Nasional | sindonews | Minggu, 28 Juni 2026 - 12:53
share

Presiden Prabowo Subianto menyambut usulan para rektor dalam acara Sarasehan Kebangsaan Konvensi Sains, Teknologi, dan Industri Indonesia (KSTI) agar BUMN mengalokasikan sebagian laba perusahaan untuk mendanai riset dan inovasi. Menurut dia, gagasan tersebut dapat dijalankan seiring membaiknya kinerja BUMN di bawah pengelolaan Danantara. Hal ini disampaikan Prabowo dalam Penutupan Sarasehan Kebangsaan Konvensi Sains, Teknologi, dan Industri 2026 di Jakarta Convention Center (JCC), Jakarta Pusat, Minggu (28/6/2026). Baca juga: Prabowo Kumpulkan 1.200 Rektor-Guru Besar di Istana, Bahas Apa?

Prabowo menyampaikan salah satu usulan dari para peserta yang hadir. Usulan tersebut merupakan masukan yang baik dan akan ditindaklanjuti pemerintah. “Tadi juga usul sektor industri, biaya riset, diusulkan agar tiap BUMN mengalokasikan sebagian laba mereka untuk riset dan untuk riset ya, inovasi. Ini bagus usul, masalahnya BUMN ini ada labanya nggak? Sekarang mulai ada. Terima kasih Danantara mana itu? Ya terima kasih,” ungkapnya. Prabowo berkelakar mengenai penampilan para pejabat Danantara. Penampilan mereka kian mengalami perubahan bekerja keras membangun badan bentukannya.

Pemerintah saat ini tengah membenahi tata kelola BUMN agar lebih efisien dan memberikan manfaat yang lebih besar bagi masyarakat. Dia menilai langkah penataan tersebut dilakukan dengan mengurangi jumlah BUMN yang dinilai tidak efektif. “Ini sedang kita bersihkan, sedang kita tertibkan,” ucapnya.

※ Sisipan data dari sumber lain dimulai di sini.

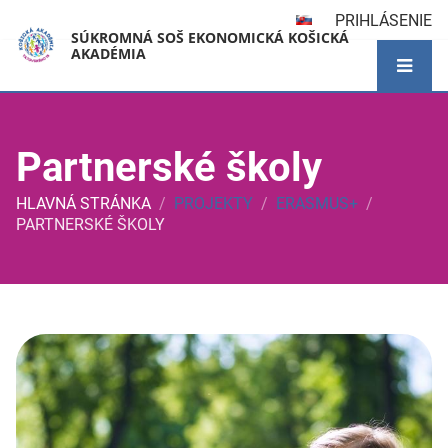
PRIHLÁSENIE
SÚKROMNÁ SOŠ EKONOMICKÁ KOŠICKÁ
AKADÉMIA
Partnerské školy
HLAVNÁ STRÁNKA
/
PROJEKTY
/
ERASMUS+
/
PARTNERSKÉ ŠKOLY
Partnerské
školy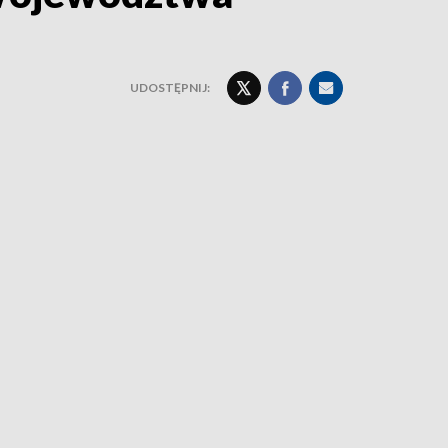
UDOSTĘPNIJ: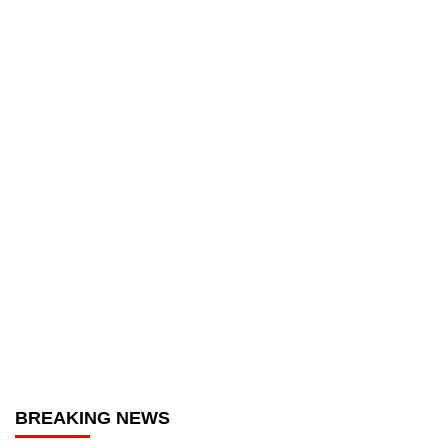
BREAKING NEWS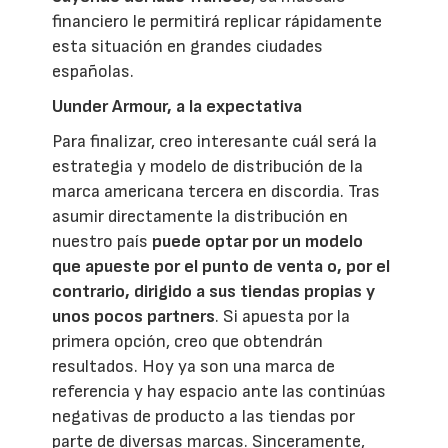
financiero le permitirá replicar rápidamente
esta situación en grandes ciudades
españolas.
Uunder Armour, a la expectativa
Para finalizar, creo interesante cuál será la
estrategia y modelo de distribución de la
marca americana tercera en discordia. Tras
asumir directamente la distribución en
nuestro país
puede optar por un modelo
que apueste por el punto de venta o, por el
contrario, dirigido a sus tiendas propias y
unos pocos partners
. Si apuesta por la
primera opción, creo que obtendrán
resultados. Hoy ya son una marca de
referencia y hay espacio ante las continúas
negativas de producto a las tiendas por
parte de diversas marcas. Sinceramente,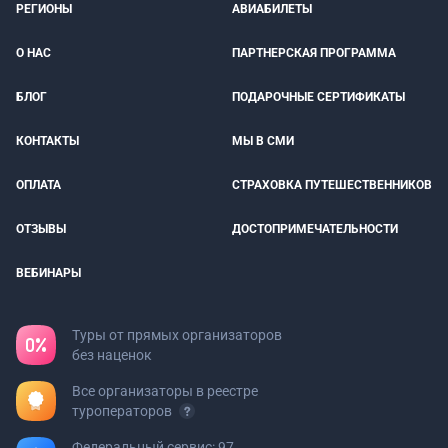
РЕГИОНЫ
АВИАБИЛЕТЫ
О НАС
ПАРТНЕРСКАЯ ПРОГРАММА
БЛОГ
ПОДАРОЧНЫЕ СЕРТИФИКАТЫ
КОНТАКТЫ
МЫ В СМИ
ОПЛАТА
СТРАХОВКА ПУТЕШЕСТВЕННИКОВ
ОТЗЫВЫ
ДОСТОПРИМЕЧАТЕЛЬНОСТИ
ВЕБИНАРЫ
Туры от прямых организаторов
без наценок
Все организаторы в реестре
туроператоров
Федеральный сервис: 97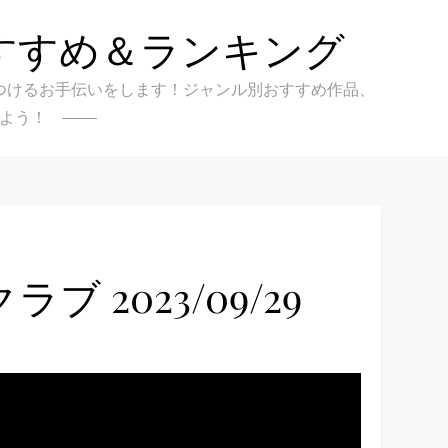
すすめ＆ランキング
クを見つけるお手伝いをします！ジャンル別おすすめ作品、
よう！
2023/09/29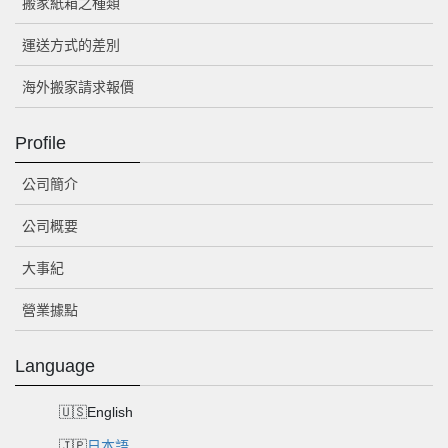
搬家紙箱之種類
運送方式的差別
海外搬家請求報價
Profile
公司簡介
公司概要
大事紀
營業據點
Language
English
日本語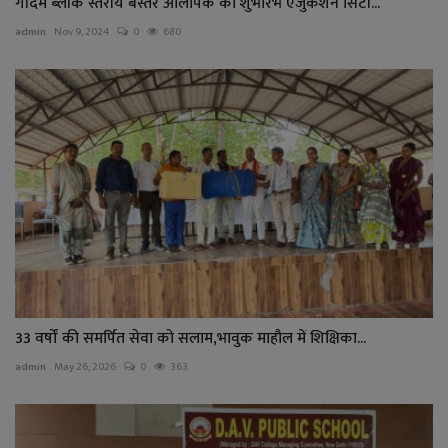
गीदम ब्लॉक स्तरीय बस्तर ओलंपिक का शुभारंभ एजुकेशन सिटी...
admin
Nov 9, 2024
0
680
33 वर्षों की समर्पित सेवा को सलाम,भावुक माहौल में शिक्षिका...
admin
May 26, 2026
0
363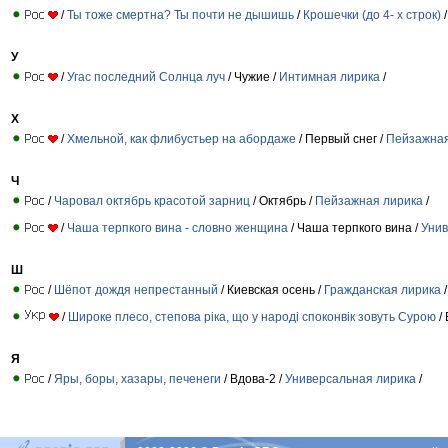
/
Ты тоже смертна? Ты почти не дышишь
/
Крошечки (до 4- х строк)
/
У
/
Угас последний Солнца луч
/ Чужие /
Интимная лирика
/
Х
/
Хмельной, как флибустьер на абордаже
/ Первый снег /
Пейзажная
Ч
/
Чаровал октябрь красотой зарниц
/ Октябрь /
Пейзажная лирика
/
/
Чаша терпкого вина - словно женщина
/ Чаша терпкого вина /
Унив
Ш
/
Шёпот дождя непрестанный
/ Киевская осень /
Гражданская лирика
/
/
Широке плесо, степова ріка, що у народі споконвік зовуть Сурою
/ 
Я
/
Яры, боры, хазары, печенеги
/ Вдова-2 /
Универсальная лирика
/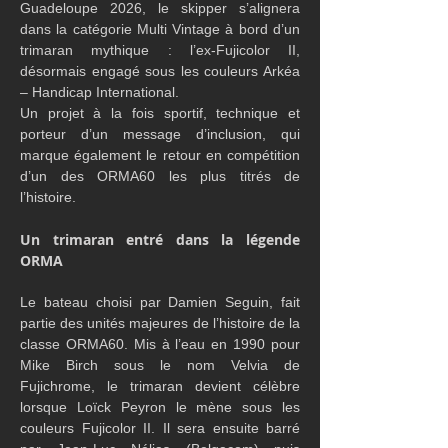
Guadeloupe 2026, le skipper s’alignera 
dans la catégorie Multi Vintage à bord d’un 
trimaran mythique : l’ex-Fujicolor II, 
désormais engagé sous les couleurs Arkéa 
– Handicap International.
Un projet à la fois sportif, technique et 
porteur d’un message d’inclusion, qui 
marque également le retour en compétition 
d’un des ORMA60 les plus titrés de 
l’histoire.
Un trimaran entré dans la légende 
ORMA
Le bateau choisi par Damien Seguin, fait 
partie des unités majeures de l’histoire de la 
classe ORMA60. Mis à l’eau en 1990 pour 
Mike Birch sous le nom Velvia de 
Fujichrome, le trimaran devient célèbre 
lorsque Loïck Peyron le mène sous les 
couleurs Fujicolor II. Il sera ensuite barré 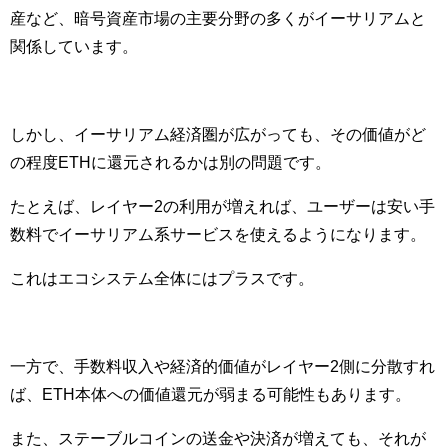
産など、暗号資産市場の主要分野の多くがイーサリアムと
関係しています。
しかし、イーサリアム経済圏が広がっても、その価値がど
の程度ETHに還元されるかは別の問題です。
たとえば、レイヤー2の利用が増えれば、ユーザーは安い手
数料でイーサリアム系サービスを使えるようになります。
これはエコシステム全体にはプラスです。
一方で、手数料収入や経済的価値がレイヤー2側に分散すれ
ば、ETH本体への価値還元が弱まる可能性もあります。
また、ステーブルコインの送金や決済が増えても、それが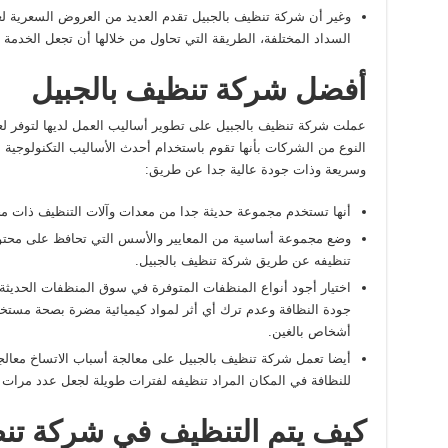
وغير أن شركة تنظيف بالجبيل تقدم العديد من العروض السعرية ل
السداد المختلفة، الطريقة التي تحاول من خلالها أن تجعل الخدمة 
أفضل شركة تنظيف بالجبيل
عملت شركة تنظيف بالجبيل على تطوير أساليب العمل لديها لتوفر لع
النوع من الشركات بأنها تقوم باستخدام أحدث الأساليب التكنولوجية 
وسريعة وذات جودة عالية جدا عن طريق:
أنها تستخدم مجموعة حديثة جدا من معدات وآلات التنظيف ذات م
وضع مجموعة أساسية من المعايير والأسس التي تحافظ على محتويا
تنظيفه عن طريق شركة تنظيف بالجبيل.
اختيار أجود أنواع المنظفات المتوفرة في سوق المنظفات الحديثة
جودة النظافة وعدم ترك أي أثر لمواد كيميائية مضرة بصحة مستخد
أشخاص بالغين.
أيضا تعمل شركة تنظيف بالجبيل على معالجة أسباب الاتساخ معالجة
للنظافة في المكان المراد تنظيفه لفترات طويلة لجعل عدد مرات ا
كيف يتم التنظيف في شركة تنظ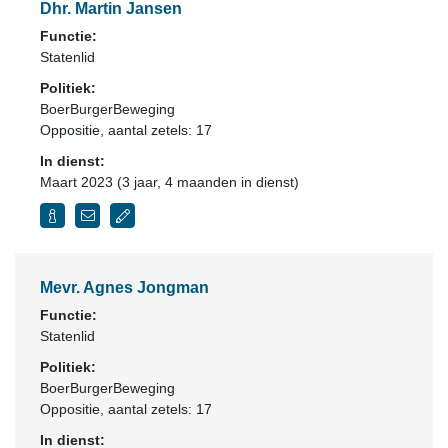
Dhr. Martin Jansen
Functie:
Statenlid
Politiek:
BoerBurgerBeweging
Oppositie
, aantal zetels: 17
In dienst:
Maart 2023 (3 jaar, 4 maanden in dienst)
Mevr. Agnes Jongman
Functie:
Statenlid
Politiek:
BoerBurgerBeweging
Oppositie
, aantal zetels: 17
In dienst: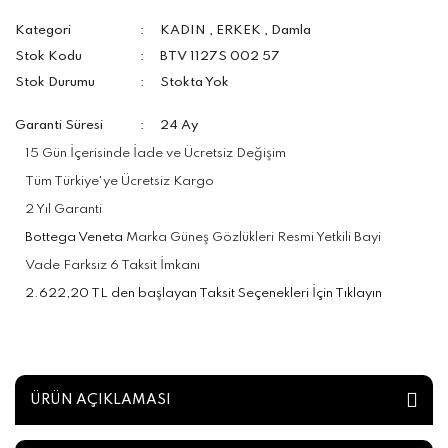
Kategori
KADIN
,
ERKEK
,
Damla
Stok Kodu
BTV 1127S 002 57
Stok Durumu
Stokta Yok
Garanti Süresi
24 Ay
15 Gün İçerisinde İade ve Ücretsiz Değişim
Tüm Türkiye'ye Ücretsiz Kargo
2 Yıl Garanti
Bottega Veneta
Marka Güneş Gözlükleri Resmi Yetkili Bayi
Vade Farksız 6 Taksit İmkanı
2.622,20 TL den başlayan Taksit Seçenekleri İçin Tıklayın
ÜRÜN AÇIKLAMASI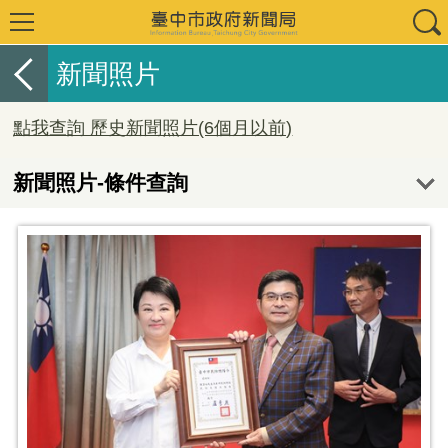
新聞照片
點我查詢 歷史新聞照片(6個月以前)
新聞照片-條件查詢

Lebih dari 1.000 BUMN yang pernah ada, pemerintah telah menutup lebih dari 200 perusahaan. Ke depan, jumlah BUMN ditargetkan tersisa sekitar 250 perusahaan. Prabowo menilai penyederhanaan jumlah BUMN diperlukan untuk memangkas beban organisasi dan meningkatkan efisiensi pengelolaan perusahaan negara. “Bayangkan lebih dari 750 kita tutup, 750 dirut, 750 direksi kali empat atau kali lima, 750 komisaris kali sepuluh. Overheadnya kayak apa, gajinya kayak apa saudara-saudara. Ini uang rakyat semua, perusahaan tidak untung hanya bayar overhead,” katanya. Prabowo menargetkan proses penataan tersebut rampung tahun ini. Dalam dua tahun pemerintah ingin mewujudkan BUMN yang lebih efisien, transparan, dan bekerja untuk kepentingan rakyat.